Judge found to have usurped role of Crown

An Ontario Court judge with a history of improper interjections “usurped the role of Crown counsel” during a trial last year, the Superior Court has found.

Before finding a Toronto woman guilty of failing to comply with a demand for a breath sample, Justice Bruno Cavion took over the cross-examination of police officers who testified at the trial, the court said, adding that Cavion’s interruptions weren’t acceptable for a judge.

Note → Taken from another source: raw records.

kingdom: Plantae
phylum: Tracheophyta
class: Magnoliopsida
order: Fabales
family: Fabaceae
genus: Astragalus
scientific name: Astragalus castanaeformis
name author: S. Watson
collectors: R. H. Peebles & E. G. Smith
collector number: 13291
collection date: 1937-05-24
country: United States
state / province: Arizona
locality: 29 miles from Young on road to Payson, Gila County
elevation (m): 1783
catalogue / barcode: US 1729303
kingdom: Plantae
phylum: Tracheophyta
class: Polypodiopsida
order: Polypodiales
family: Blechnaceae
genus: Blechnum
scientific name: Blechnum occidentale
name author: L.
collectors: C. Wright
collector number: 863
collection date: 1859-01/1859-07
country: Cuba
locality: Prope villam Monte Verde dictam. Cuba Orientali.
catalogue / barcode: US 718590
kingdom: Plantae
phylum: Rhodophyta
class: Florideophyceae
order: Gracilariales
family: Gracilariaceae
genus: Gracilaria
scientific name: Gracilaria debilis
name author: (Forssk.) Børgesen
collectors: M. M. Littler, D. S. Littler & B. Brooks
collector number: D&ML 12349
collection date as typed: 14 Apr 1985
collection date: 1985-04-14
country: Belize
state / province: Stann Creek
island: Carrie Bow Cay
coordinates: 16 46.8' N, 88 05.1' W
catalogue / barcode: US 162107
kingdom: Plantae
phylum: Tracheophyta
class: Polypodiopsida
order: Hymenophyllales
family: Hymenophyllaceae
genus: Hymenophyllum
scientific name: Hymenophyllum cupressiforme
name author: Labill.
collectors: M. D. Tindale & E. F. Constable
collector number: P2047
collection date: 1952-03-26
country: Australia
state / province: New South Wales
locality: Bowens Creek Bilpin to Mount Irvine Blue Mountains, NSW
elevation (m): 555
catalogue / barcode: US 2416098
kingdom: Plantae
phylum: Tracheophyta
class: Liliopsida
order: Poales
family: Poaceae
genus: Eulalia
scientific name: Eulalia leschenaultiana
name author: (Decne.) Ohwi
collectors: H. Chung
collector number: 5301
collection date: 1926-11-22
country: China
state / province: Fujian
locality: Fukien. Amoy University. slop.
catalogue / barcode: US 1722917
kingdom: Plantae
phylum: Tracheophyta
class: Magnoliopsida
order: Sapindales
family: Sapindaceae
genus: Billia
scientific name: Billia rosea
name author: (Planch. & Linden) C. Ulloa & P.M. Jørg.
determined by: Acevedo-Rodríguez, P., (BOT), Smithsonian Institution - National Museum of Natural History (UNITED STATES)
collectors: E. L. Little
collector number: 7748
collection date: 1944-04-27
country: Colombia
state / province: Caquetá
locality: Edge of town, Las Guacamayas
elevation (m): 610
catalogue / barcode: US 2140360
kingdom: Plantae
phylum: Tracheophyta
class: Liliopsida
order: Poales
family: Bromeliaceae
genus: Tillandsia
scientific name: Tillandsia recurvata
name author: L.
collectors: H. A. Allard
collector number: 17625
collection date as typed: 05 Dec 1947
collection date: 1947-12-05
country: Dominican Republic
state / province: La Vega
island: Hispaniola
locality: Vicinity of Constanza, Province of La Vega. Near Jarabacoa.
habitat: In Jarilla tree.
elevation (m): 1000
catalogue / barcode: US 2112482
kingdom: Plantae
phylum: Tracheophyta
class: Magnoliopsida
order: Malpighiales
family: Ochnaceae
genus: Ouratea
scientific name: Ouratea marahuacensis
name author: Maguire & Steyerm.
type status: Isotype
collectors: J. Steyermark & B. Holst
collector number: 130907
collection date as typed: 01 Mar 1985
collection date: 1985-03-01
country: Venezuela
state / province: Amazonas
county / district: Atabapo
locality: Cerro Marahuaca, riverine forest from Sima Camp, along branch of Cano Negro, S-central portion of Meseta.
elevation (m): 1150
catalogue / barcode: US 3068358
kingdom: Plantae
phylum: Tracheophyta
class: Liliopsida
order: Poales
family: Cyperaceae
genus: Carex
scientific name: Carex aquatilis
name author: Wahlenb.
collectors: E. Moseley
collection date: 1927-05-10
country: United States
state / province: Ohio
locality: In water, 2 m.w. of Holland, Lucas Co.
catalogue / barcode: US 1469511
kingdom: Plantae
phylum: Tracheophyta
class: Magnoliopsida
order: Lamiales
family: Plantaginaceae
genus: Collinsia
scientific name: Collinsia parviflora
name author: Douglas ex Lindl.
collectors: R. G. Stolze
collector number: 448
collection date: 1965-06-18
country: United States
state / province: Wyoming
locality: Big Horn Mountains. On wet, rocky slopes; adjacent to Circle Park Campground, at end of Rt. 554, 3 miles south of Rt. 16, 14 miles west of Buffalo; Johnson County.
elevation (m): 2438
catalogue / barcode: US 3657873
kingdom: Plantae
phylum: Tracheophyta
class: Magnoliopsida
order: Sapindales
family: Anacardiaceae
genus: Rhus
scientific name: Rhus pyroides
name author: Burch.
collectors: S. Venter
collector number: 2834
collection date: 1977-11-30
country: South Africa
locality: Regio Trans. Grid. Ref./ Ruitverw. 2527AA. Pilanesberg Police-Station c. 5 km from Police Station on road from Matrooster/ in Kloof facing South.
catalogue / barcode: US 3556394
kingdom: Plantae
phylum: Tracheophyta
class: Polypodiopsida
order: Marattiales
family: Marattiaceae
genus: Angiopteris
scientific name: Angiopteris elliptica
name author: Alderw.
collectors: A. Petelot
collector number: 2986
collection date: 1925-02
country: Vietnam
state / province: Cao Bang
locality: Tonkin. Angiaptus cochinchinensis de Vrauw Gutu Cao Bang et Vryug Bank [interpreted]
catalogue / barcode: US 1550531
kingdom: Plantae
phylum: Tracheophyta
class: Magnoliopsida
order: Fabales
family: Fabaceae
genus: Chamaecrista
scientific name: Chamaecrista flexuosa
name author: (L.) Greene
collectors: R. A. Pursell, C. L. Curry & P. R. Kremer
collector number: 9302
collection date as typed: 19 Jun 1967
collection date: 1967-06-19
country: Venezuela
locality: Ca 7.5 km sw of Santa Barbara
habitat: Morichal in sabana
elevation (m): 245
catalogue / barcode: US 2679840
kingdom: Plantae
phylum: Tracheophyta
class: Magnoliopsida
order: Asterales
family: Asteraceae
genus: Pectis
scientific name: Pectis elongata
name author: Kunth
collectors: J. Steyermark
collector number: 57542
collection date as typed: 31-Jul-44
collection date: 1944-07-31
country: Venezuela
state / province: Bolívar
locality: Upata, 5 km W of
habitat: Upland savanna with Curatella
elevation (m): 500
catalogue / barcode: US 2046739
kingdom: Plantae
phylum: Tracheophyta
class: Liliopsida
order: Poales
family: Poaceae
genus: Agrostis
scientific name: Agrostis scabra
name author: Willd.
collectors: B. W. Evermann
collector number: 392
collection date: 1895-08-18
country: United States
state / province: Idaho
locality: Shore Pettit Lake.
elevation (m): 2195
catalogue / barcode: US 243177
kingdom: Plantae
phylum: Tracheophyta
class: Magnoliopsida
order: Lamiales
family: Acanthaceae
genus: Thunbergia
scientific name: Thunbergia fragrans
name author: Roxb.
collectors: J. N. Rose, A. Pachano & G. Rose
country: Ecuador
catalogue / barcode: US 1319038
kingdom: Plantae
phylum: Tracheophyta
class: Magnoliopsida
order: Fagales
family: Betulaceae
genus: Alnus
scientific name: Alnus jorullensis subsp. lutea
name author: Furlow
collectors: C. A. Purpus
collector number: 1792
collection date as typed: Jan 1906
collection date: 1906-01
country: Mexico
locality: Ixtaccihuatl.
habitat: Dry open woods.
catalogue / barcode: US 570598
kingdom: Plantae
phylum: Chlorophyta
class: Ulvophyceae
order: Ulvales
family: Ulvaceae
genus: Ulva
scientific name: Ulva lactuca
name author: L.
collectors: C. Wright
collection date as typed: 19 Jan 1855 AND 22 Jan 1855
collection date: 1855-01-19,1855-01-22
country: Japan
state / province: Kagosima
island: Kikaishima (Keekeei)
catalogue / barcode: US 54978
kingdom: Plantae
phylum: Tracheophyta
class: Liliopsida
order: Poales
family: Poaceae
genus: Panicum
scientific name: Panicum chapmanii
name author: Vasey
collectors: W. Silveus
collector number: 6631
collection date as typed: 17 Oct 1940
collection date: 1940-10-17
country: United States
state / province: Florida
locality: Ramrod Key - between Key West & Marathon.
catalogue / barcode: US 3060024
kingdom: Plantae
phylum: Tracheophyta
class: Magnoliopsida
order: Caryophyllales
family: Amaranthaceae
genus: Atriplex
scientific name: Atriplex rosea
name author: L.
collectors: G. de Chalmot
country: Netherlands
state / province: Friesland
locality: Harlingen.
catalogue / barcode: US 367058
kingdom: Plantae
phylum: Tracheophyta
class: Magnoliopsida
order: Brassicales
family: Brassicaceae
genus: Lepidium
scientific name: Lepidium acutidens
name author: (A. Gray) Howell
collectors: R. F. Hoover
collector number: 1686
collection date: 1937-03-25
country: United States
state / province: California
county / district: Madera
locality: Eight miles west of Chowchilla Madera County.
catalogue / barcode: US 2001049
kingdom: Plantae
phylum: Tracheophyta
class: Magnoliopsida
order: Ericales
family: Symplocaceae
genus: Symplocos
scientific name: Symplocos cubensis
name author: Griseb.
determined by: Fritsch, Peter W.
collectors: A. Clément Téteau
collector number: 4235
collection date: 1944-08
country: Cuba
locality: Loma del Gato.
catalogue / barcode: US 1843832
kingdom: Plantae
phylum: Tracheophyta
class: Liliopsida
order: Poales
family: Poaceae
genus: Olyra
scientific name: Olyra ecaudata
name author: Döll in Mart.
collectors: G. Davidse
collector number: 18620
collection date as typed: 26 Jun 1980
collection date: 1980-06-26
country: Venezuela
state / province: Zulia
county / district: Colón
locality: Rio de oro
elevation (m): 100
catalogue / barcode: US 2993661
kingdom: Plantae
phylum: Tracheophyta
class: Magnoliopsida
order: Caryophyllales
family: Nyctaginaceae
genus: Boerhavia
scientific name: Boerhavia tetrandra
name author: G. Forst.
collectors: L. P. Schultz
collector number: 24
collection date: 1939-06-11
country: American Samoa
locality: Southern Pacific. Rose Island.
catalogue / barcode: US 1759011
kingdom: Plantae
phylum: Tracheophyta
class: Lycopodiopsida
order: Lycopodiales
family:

 “Trial judges have the right to pose questions to any witness. However, in taking over the examination-in-chief of Cst. Mota from the very outset of his evidence, the trial judge was not merely posing questions to clear up some ambiguity in his testimony, or focusing Cst. Mota on some important evidentiary issue, or even putting some question to the officer that should have been asked by counsel. Instead, the trial judge was usurping the role of Crown counsel,” Superior Court Justice Kenneth Campbell said this week.

“In an adversarial proceeding, where the Crown bears the burden of proving the essential elements of the alleged offence beyond a reasonable doubt, it is the Crown who is responsible for eliciting the evidence-in-chief of Crown witnesses. It is simply not the proper function of the trial judge to conduct that examination.”

Last year as well Campbell rebuked Cavion for similar actions.

“Indeed, virtually every significant piece of evidence provided by the testimony of Cst. Humphries was elicited by the trial judge. There is no gainsaying the reality that the trial judge usurped the role of Crown counsel in the examination of Cst. Humphries,” Campbell said.

Still, Campbell upheld the conviction this week after finding Cavion’s actions did not affect the outcome of the proceedings. The trial judge asked open-ended questions, remained neutral, and allowed the defence to properly make its case, Code said.

In a remark defence counsel may want to note, Campbell said the fact the lawyer for the accused didn’t object to the trial judges’ interruptions at the time was also a factor in dismissing the appeal.

“At no point during the course of the trial did defence counsel for the appellant raise any objection with respect to the questions posed by the trial judge or his other interventions in the trial proceedings,” Campbell said.

He added: “While the absence of any objection by counsel is not, of course, determinative of the issue of the appearance of fairness in the proceedings, it is a factor to be taken into account.”

Counsel for the appellant could not be reached for comment.

Update March 20: Name of judge who wrote the decision corrected to Justice Kenneth Campbell.